Our ancestors bowled over maidens for the Sri Lankan cricket team

South Africa is so rich these days that we are now exporting our gene pool.

South Africa is so rich these days that we are now exporting our gene pool.

We were discussing the cricket World Cup and trying to sound knowledgeable about the decisions made by the umpires.

Everyone laughed when I told the taxi crew that I taught myself how to read cricket on TV. Whenever I heard the LBW decision I would turn to my mother and say: "They got him through his elbow."

I used to know nothing about "leg before wicket" and even now I sometimes think "elbow" before correcting myself.

The members all agreed that cricket was a lovely game even if it was excrutiatingly slow and there was a lot of time wasting while umpires checked this or that.

We also agreed that it was a typically English game because the men are covered from head to toe. There is no tantalising glimpse of a shapely calve or bun. The team's outfits are a relic of the prudish Victorian era.

It was a lazy discussion which did not require any brain power until we were shocked to learn that we South Africans have a cousin in the Sri Lankan team.

His name is Malinga Bandara. He is a bowler and is 27 years old. He looks like any guy from Eldorado Park or Bosmont. Apparently the Sri Lankans, like the Chinese, use their surnames ahead of their first names.

Aunty Emma, who knows these things, says that Malinga might be the offspring of a footloose, young man from Umlazi in KwaZulu-Natal.

She said she suspects that the Umlazi Malinga might have been hit by wanderlust and hopped on to a boat bound for China.

Perhaps he left his gene imprint in Sri Lanka during a stopover there.

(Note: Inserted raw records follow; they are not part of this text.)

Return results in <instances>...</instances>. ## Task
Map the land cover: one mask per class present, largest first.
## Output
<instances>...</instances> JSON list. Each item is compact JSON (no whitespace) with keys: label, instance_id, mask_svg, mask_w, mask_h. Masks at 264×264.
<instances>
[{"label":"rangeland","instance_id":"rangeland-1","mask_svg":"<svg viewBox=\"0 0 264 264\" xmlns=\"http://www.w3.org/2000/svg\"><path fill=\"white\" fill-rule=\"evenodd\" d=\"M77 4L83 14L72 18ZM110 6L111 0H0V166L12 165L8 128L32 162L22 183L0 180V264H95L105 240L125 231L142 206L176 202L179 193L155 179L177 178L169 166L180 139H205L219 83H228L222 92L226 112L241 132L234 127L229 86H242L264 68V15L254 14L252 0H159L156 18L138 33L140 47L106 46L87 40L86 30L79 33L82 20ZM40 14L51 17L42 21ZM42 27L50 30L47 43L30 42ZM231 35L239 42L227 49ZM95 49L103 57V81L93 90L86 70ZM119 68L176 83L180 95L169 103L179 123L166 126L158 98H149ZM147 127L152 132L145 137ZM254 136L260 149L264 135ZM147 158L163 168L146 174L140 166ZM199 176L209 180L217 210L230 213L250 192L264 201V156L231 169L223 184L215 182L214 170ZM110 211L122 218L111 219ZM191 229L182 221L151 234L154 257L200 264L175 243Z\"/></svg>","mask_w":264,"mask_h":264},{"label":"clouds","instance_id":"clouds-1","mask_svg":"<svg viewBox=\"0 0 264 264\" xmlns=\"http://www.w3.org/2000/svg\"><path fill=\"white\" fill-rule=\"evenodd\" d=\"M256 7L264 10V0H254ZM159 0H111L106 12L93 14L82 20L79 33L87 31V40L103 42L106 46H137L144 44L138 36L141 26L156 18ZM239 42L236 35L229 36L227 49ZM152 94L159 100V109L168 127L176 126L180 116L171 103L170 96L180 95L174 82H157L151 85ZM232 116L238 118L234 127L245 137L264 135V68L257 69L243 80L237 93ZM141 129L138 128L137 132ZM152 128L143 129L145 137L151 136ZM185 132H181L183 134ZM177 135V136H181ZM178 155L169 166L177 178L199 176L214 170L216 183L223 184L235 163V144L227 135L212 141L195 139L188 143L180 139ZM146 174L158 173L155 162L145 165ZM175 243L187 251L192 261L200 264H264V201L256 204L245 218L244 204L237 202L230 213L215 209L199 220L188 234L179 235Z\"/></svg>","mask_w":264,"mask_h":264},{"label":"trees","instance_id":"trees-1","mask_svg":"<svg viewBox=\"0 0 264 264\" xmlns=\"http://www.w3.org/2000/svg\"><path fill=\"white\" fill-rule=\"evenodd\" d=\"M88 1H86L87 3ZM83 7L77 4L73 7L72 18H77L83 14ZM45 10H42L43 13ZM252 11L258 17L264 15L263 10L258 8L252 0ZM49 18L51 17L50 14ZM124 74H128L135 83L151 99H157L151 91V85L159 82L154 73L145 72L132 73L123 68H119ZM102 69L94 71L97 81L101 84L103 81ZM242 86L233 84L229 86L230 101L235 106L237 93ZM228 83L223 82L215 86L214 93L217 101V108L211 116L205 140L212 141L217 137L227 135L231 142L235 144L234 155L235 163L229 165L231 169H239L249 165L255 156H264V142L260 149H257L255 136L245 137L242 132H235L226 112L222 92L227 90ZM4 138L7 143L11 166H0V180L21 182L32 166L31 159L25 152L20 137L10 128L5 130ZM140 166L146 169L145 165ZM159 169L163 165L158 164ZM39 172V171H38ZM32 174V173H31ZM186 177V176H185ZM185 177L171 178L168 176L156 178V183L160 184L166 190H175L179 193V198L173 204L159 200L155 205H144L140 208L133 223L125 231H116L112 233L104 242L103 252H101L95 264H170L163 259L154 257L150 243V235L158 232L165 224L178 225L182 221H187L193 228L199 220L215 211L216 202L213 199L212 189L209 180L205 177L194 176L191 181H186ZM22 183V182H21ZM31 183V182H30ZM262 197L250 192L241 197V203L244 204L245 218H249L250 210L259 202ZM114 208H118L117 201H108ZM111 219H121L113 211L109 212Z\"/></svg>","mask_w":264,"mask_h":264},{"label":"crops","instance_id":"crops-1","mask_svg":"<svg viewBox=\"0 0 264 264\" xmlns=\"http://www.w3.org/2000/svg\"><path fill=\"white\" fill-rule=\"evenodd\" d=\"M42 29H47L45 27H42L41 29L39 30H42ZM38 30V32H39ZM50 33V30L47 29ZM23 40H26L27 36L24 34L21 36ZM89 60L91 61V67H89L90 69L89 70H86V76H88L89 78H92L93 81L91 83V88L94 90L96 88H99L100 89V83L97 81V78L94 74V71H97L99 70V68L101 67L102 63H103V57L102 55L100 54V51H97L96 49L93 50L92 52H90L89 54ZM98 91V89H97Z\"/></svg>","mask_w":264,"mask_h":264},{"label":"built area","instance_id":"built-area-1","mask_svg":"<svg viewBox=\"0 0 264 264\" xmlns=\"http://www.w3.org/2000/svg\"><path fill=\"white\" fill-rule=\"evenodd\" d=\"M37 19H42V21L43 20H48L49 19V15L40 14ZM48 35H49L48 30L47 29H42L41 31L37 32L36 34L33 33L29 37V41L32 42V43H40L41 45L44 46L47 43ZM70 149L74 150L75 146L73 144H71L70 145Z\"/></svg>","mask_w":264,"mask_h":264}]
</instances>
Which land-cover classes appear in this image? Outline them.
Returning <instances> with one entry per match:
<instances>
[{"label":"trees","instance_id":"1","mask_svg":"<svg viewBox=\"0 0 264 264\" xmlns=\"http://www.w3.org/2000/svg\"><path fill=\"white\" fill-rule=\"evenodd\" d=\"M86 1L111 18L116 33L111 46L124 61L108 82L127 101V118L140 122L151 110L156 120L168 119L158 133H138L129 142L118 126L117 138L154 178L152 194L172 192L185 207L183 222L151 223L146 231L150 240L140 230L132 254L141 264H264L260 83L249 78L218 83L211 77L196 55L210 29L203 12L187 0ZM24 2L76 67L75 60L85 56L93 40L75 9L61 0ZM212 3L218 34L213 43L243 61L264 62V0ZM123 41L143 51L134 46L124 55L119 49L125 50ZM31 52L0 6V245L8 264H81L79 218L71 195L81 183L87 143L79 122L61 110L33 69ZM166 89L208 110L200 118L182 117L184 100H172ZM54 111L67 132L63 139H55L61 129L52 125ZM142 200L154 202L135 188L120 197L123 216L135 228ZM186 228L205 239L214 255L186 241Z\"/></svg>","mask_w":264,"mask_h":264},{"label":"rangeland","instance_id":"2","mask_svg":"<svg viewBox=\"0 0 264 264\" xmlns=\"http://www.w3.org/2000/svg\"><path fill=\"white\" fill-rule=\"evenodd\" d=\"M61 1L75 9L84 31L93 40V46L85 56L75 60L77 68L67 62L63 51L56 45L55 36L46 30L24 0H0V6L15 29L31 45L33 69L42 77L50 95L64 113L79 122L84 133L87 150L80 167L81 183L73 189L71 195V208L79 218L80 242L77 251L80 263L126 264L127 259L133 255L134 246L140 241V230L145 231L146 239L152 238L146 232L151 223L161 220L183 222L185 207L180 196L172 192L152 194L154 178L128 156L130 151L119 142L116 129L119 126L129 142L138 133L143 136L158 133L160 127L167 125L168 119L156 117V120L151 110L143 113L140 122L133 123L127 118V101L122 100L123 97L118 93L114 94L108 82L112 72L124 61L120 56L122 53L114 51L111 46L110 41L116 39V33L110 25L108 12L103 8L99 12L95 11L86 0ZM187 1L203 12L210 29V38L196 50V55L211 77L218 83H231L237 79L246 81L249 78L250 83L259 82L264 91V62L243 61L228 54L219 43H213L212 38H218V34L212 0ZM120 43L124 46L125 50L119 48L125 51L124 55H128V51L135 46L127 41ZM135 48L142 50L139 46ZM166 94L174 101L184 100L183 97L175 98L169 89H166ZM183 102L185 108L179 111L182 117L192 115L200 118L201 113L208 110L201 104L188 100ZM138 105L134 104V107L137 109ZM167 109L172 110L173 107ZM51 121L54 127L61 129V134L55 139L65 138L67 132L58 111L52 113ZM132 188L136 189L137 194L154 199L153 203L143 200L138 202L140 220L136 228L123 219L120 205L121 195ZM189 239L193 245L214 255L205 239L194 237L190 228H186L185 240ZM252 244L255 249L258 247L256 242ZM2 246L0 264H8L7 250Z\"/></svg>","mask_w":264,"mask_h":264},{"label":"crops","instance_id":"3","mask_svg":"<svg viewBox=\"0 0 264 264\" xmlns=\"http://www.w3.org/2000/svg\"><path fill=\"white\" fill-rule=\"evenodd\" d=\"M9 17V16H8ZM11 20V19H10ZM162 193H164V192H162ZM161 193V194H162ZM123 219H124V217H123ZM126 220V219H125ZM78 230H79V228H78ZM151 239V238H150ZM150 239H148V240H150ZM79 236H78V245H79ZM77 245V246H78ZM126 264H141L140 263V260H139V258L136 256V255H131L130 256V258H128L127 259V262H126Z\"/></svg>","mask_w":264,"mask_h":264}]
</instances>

Aunty said the boy will not be lucky though the Sri Lankans once won the cricket World Cup. His errant ancestor forgot or did not stay long enough in that country to do right by the boy.

We have resolved to adopt the young Malinga until the end of the tourney. We will be in his corner and cheer him on together with his teammates.

We hope he will not disappoint us because of his father's careless attitude. He must not hold it against us that the rituals were not observed at his birth.

We have decided to write to him and tell him that he is our kin. He can come to South Africa after they win to meet all his relatives.

With his financial help, we will happily do the right thing for him and introduce him to the house of Gumakhulu so that his ancestors are with him all his life.

The members will try and compile a history of the Malingas, especially any who live in Umlazi, along with a clan name and praise song.

We will then invite a few of his Joburg relatives for a party to welcome him home.

Malinga, Gumakhulu, Zindela - we are waiting for you and your millions.